Copy every line of the records below that holds the word "primitives".

++++++

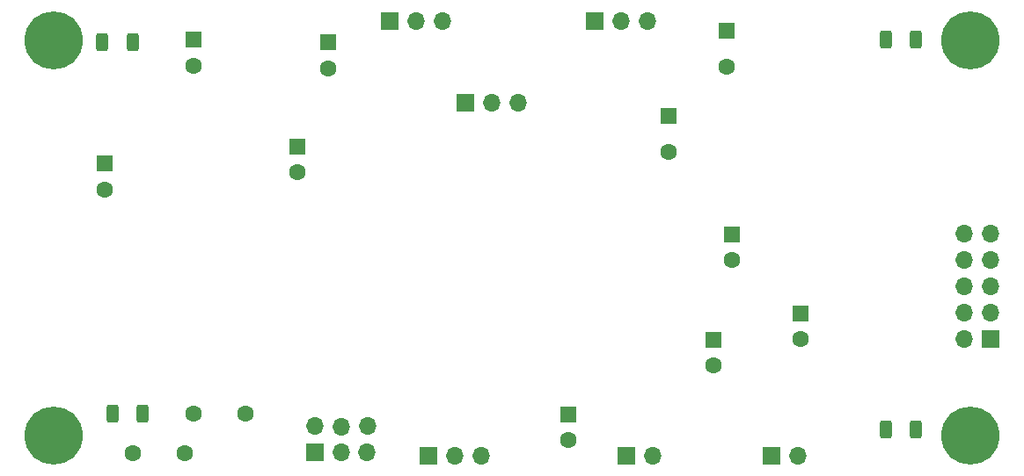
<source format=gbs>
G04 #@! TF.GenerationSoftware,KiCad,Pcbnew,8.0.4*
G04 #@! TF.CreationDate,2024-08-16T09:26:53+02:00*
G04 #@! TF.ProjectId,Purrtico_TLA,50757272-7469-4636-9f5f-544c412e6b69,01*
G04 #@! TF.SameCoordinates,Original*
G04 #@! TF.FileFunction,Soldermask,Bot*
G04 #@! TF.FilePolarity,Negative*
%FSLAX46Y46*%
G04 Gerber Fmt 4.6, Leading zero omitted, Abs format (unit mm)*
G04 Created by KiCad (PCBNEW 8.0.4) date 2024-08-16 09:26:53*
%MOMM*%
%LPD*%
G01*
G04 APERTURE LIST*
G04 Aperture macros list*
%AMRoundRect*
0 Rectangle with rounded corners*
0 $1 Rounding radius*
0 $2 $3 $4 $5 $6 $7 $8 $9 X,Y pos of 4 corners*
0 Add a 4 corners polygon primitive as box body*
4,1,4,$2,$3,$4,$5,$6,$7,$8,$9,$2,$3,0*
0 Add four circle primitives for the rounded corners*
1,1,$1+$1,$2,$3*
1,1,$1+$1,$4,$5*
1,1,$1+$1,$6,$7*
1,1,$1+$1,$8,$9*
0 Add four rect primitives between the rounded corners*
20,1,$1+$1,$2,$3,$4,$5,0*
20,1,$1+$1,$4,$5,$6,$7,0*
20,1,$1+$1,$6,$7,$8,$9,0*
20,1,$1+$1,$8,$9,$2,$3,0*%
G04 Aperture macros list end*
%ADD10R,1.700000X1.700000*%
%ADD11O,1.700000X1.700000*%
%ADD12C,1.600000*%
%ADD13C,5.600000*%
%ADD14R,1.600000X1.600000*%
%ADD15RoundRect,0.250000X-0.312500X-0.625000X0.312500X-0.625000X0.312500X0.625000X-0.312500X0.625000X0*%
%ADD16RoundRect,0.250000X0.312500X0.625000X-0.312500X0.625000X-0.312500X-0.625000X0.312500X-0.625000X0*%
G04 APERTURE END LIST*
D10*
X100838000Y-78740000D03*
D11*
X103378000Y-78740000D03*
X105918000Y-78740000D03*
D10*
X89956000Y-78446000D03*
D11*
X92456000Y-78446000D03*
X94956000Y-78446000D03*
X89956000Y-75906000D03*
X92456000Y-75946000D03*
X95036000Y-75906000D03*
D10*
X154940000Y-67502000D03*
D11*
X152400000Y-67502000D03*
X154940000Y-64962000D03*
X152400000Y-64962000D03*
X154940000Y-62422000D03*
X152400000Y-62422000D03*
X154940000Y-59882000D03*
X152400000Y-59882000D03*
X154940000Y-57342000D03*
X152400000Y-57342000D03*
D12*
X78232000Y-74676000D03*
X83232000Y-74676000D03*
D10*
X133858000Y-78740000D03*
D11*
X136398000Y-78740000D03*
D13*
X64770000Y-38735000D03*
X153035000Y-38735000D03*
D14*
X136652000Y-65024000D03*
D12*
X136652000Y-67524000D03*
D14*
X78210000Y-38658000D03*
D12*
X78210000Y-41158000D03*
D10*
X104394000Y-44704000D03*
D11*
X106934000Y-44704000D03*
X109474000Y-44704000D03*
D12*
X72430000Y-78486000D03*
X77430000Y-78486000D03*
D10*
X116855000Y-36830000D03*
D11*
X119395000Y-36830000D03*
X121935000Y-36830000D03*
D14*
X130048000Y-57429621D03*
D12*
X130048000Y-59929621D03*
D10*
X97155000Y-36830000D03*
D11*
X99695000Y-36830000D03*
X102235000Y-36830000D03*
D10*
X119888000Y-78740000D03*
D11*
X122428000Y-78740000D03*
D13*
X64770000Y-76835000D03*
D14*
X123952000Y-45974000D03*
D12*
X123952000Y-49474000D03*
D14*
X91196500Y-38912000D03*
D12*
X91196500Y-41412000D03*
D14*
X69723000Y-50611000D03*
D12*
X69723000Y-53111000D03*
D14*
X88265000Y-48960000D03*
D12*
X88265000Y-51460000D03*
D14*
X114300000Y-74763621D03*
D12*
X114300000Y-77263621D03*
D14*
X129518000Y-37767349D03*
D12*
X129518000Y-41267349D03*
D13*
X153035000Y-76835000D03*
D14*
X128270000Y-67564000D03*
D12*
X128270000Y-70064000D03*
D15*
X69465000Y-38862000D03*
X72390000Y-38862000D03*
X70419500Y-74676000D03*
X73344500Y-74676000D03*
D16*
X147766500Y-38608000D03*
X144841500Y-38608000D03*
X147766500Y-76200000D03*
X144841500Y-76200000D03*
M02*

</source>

++++++

§ **Response to this task**
0 Add four circle primitives for the rounded corners*
0 Add four rect primitives between the rounded corners*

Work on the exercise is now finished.